Joshua Harris closes his book, Dug Down Deep, with these parting words:

"The message of Christian orthodoxy isn't that I'm right and someone else is wrong. It's that I am wrong and yet God is filled with grace. I am wrong, and yet God has made a way for me to be forgiven and accepted and loved for eternity. I am wrong, and yet God gave his Son, Jesus, to die in my place and receive my punishment. I am wrong, but through faith in Jesus, I can be made right before a holy God."

"This is the gospel. This is the truth that all Christian doctrine celebrates. This is the truth that every follower of Jesus Christ is called to cherish and preserve. Even die for. It is the only truth on which we can build our lives and rest our eternal hope."

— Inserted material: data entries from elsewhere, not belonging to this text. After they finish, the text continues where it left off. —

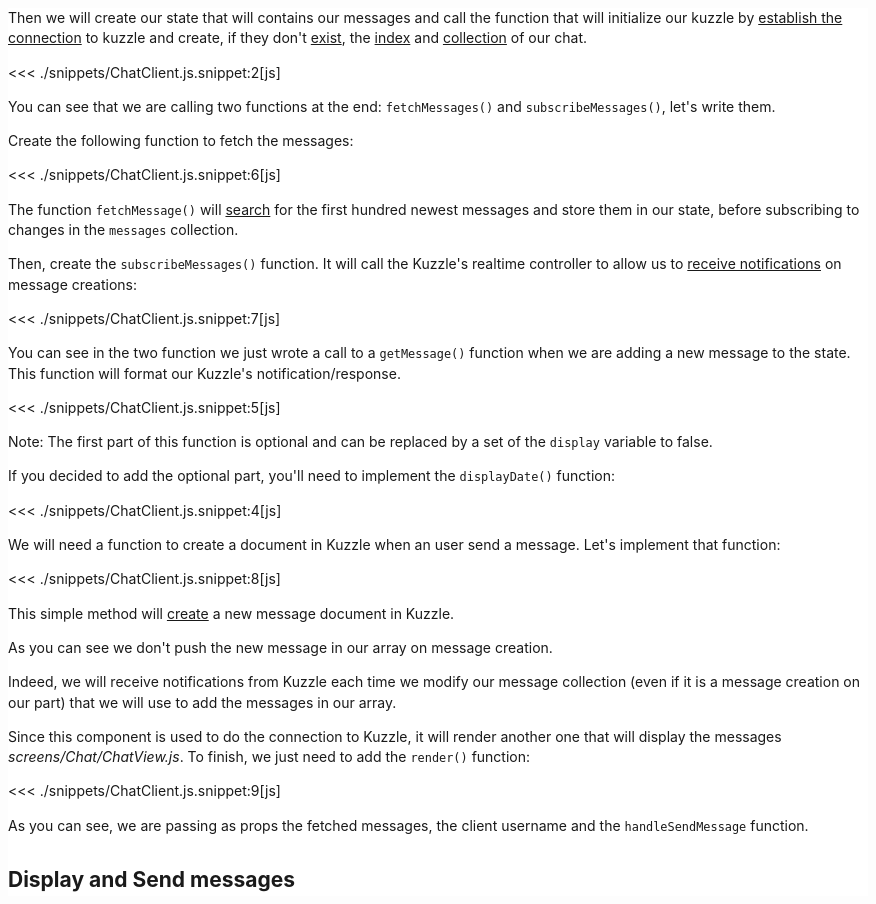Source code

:Then we will create our state that will contains our messages and call the function that will initialize our kuzzle by [establish the connection](/sdk/js/7/core-classes/kuzzle/connect) to kuzzle and create, if they don't [exist](/sdk/js/7/controllers/index/exists), the [index](/sdk/js/7/controllers/index/create) and [collection](/sdk/js/7/controllers/collection/create) of our chat.

<<< ./snippets/ChatClient.js.snippet:2[js]

You can see that we are calling two functions at the end:
`fetchMessages()` and `subscribeMessages()`, let's write them.

Create the following function to fetch the messages:

<<< ./snippets/ChatClient.js.snippet:6[js]

The function `fetchMessage()` will [search](/sdk/js/7/controllers/document/search) for the first hundred newest messages and store them in our state, before subscribing to changes in the `messages` collection.

Then, create the `subscribeMessages()` function.
It will call the Kuzzle's realtime controller to allow us to [receive notifications](/sdk/js/7/controllers/realtime/subscribe) on message creations:

<<< ./snippets/ChatClient.js.snippet:7[js]

You can see in the two function we just wrote a call to a `getMessage()` function when we are adding a new message to the state. This function will format our Kuzzle's notification/response.

<<< ./snippets/ChatClient.js.snippet:5[js]

Note: The first part of this function is optional and can be replaced by a set of the `display` variable to false.

If you decided to add the optional part, you'll need to implement the `displayDate()` function:

<<< ./snippets/ChatClient.js.snippet:4[js]

We will need a function to create a document in Kuzzle when an user send a message. Let's implement that function:

<<< ./snippets/ChatClient.js.snippet:8[js]

This simple method will [create](/sdk/js/7/controllers/document/create) a new message document in Kuzzle.

As you can see we don't push the new message in our array on message creation.

Indeed, we will receive notifications from Kuzzle each time we modify our message collection (even if it is a message creation on our part) that we will use to add the messages in our array.

Since this component is used to do the connection to Kuzzle, it will render another one that will display the messages _screens/Chat/ChatView.js_.
To finish, we just need to add the `render()` function:

<<< ./snippets/ChatClient.js.snippet:9[js]

As you can see, we are passing as props the fetched messages, the client username and the `handleSendMessage` function.

## Display and Send messages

I know, why don't I go over and write my posts on my own blog. I'm sorry. I should really do that.

Betty said...

I need to check these books out, I agree with what 2Thinks said.
Hope your day is a good one so far:)

2Thinks said...

Somewhere over here I missed the part about how KW is telling an ongoing story about how he arrived at Truth. I kinda thought that was what he was doing, but I wasn't sure. I'm not the sharpest crayon in the box. :)

Anyway, my 2Thinks stand...looking forward to seeing how this develops.

Thanks KW!

Blasé said...

A woman called me a "Don Juan", and I didn't know what she meant by that.

Anyway, I bet I can beat Kelly Combs and 2 Thinks in a Bible Trivia contest. It would be like taking candy from a baby...or something like that??

Blasé said...

..oh, wait a minute. What I meant to say was I would run circles around them. Yeah, that's it.

Heart2Heart said...


I love learning about your journey that lead you to arrive at the place in your faith where you are now. Not everyone's journey was a simple and straight path, some were filled with many side trips along the way. We learn much from those experiences, and thus can educate from that line of thinking because we've seen it.